■ Supplied text ■
----------------
The cost to provide proper support for the 99.9% is much much larger than the benefit of bringing on the possibly 0.1% who don't trust Google and avoid their products. This minority cannot be the solution to the problem.

christophilus

I'm not opposed to regulation, but in this case, another solution already exists. That is, competitive services that pride themselves on great customer service and satisfaction. Apple kind of does this in the iPhone vs Google phone wars. Azure and AWS do this in the cloud wars. Fastmail and Proton mail do this in the email wars, etc. Regulation didn't force Fastmail to be awesome; it's just the core of their business model and differentiation.

7952

I wonder if you could require that some data be made accessible to the user. Like transaction logs and actions relating to those transactions. So that you have direct incontrovertible evidennce of the internal state. That could then be used by third party support, or even courts.

undefined

[deleted]

shultays

  no accountability
Can't they sue google? Surely this is a case here.

kevingadd

How much money do you want to waste on lawyers while your case drags on for years?

Dave3of5

Sue google? Are you mad? What do you think you'll accomplish with that ?
----------------
■ Collected material ■
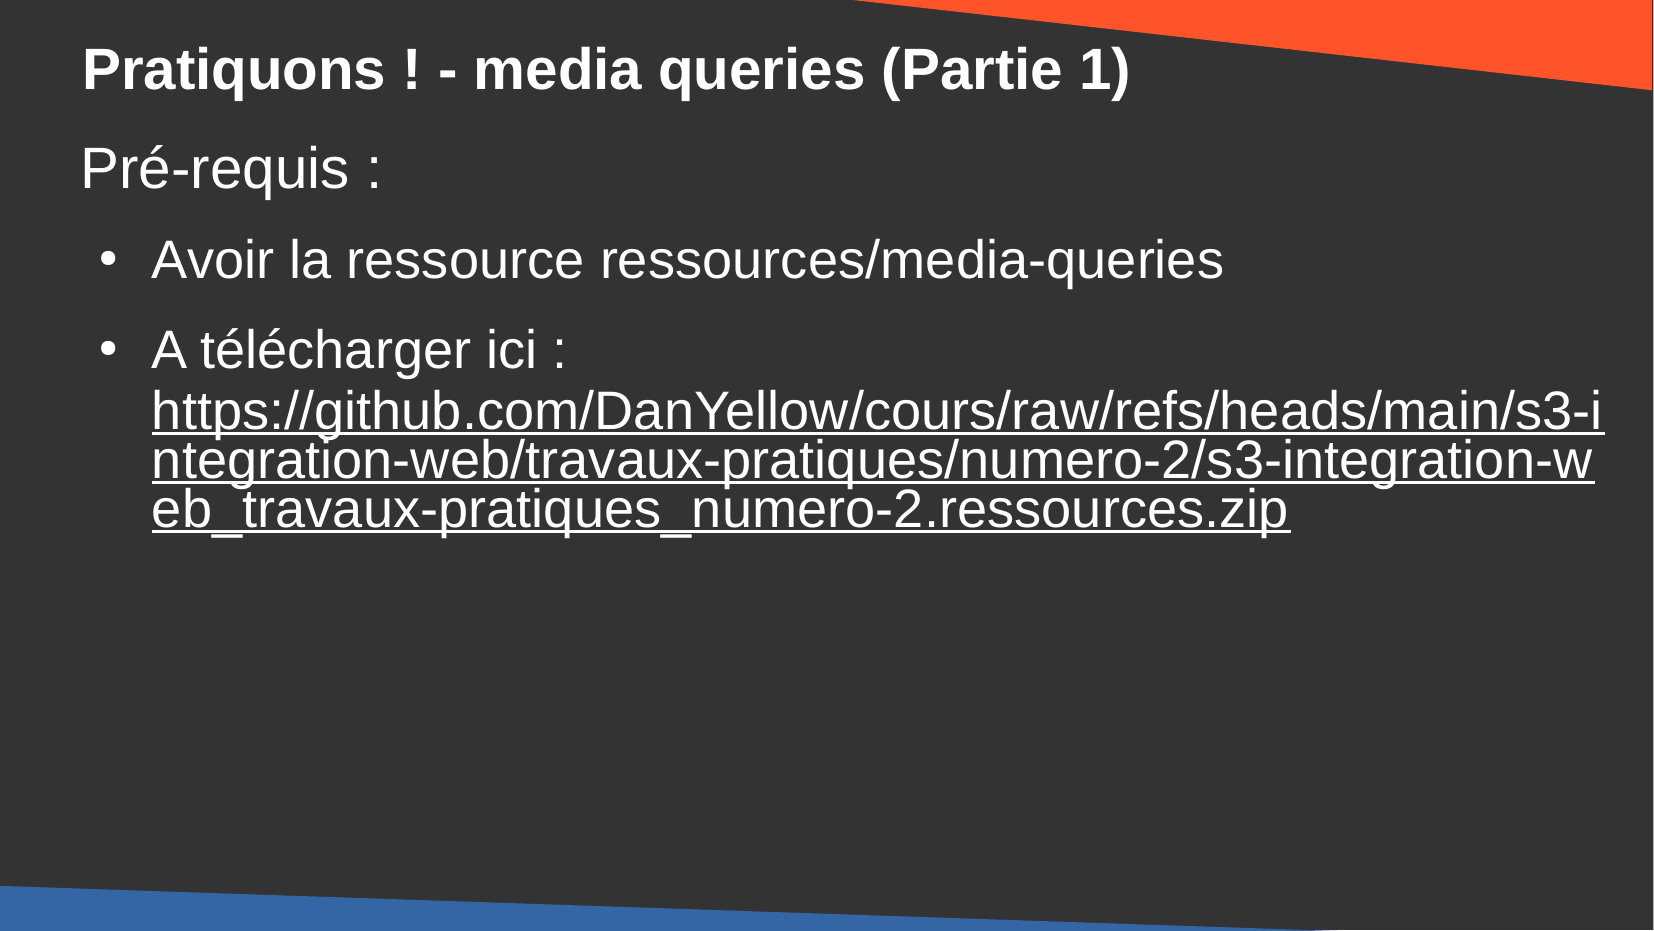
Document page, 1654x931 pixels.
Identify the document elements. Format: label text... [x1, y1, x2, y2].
----------------
■ Required actions ■
1. Reproduce the passage of the comment thread on Google's customer support starting at "christophilus" and ending at "or even courts.".
2. Supply the next part of the comment thread on Google's customer support, picking up after its final comment.

■ Answers to the exercises ■
1.
christophilus

I'm not opposed to regulation, but in this case, another solution already exists. That is, competitive services that pride themselves on great customer service and satisfaction. Apple kind of does this in the iPhone vs Google phone wars. Azure and AWS do this in the cloud wars. Fastmail and Proton mail do this in the email wars, etc. Regulation didn't force Fastmail to be awesome; it's just the core of their business model and differentiation.

7952

I wonder if you could require that some data be made accessible to the user. Like transaction logs and actions relating to those transactions. So that you have direct incontrovertible evidennce of the internal state. That could then be used by third party support, or even courts.

2.
undefined

[deleted]

chr15m

Stop using their products and giving them money.

coffeefirst

It’s probably too big for one strong personality to get it back to the Don’t Be Evil days.

Regulation, litigation, or split it into pieces.

Croftengea

When was the last time any big company was split? AT&T 50 years ago, any newer examples? Nowadays big tech is too influential to allow politicians to make such decisions.

dzhiurgis

IMO we really need regulation on how support is done by big tech. It should be really hard for them to close accounts like this.

llanowarelves

Agreed. This issue seems to be popping up constantly on the front page. Not just Google but many of these companies.

I should not be able to get customer service from a random McDonalds franchise over a chicken sandwich easier than a company that we spend thousands, tens, or even hundreds of thousands of dollars with.

They do not get to use "We're too big with too many customers" as a defense. They can figure it out.

amirhirsch

It won’t happen. Google is probably going to be like the next IBM: a former tech giant that became irrelevant.

wizofaus

I wouldn't be so sure that will happen to Alphabet before it does to Amazon or MS. Nothing lasts forever, though IBM aren't actually showing any signs of dying outright yet, despite the fact their own attempt to get into the cloud platform market hasn't exactly been inspiring (even if they were only ever intending to cater for niche markets).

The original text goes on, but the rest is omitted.